Zero fees may, but do not automatically, breach the inducement policy. For the purposes of this policy, 'zero fees' includes nominal fees (for example $1).
The deciding factors in assessing new proposals are:
- as for discounts and scholarships, adopting zero fees to increase access of particular groups of learners identified in the Tertiary Education Strategy (TES) is likely to be acceptable. As a guide, a TEO would need to clearly identify the particular group of learners within its regional catchment area and do one of the following, or similar:
- Limit the zero fee offer to such students if it were likely that a significant number of students outside the particular group would enrol
- Effectively confine the course to the particular group of learners, for example by the course content, design or location
- Demonstrate that its student base is specifically drawn from the particular group of learners. Example: a TEO campus' catchment is primarily Maori/Pacific or of low socio-economic profile, and a zero-fee course aimed at their needs is proposed.
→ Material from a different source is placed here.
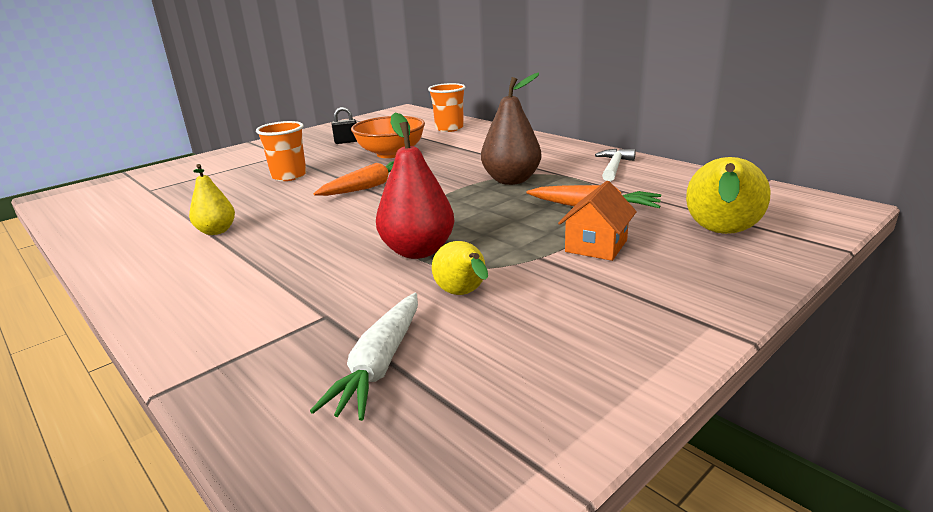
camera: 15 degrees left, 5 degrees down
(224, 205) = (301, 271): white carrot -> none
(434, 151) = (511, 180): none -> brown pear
- whether the purpose of the zero fees is to promote the goals of the TES or simply to compete with other TEOs for students - see Inducement policy principles.
Zero-fee offers will be looked at with particular scrutiny in the case of a TEO entering another TEO's region and targetting the same learner groups with a zero-fee offer.
Example: a TEO seeking to provide zero-fee courses in a low socio-economic area to increase access is likely to be acceptable; a TEO seeking to offer zero-fee courses in an area well supplied by a number of TEOs with that type of provision is likely to be unacceptable.
We have also allowed targeting school leavers to retain them in the TEO's region, in line with a regional strategy. Such strategies are generally supported by the TES.
Using introductory zero fees to establish a course is in breach of the policy.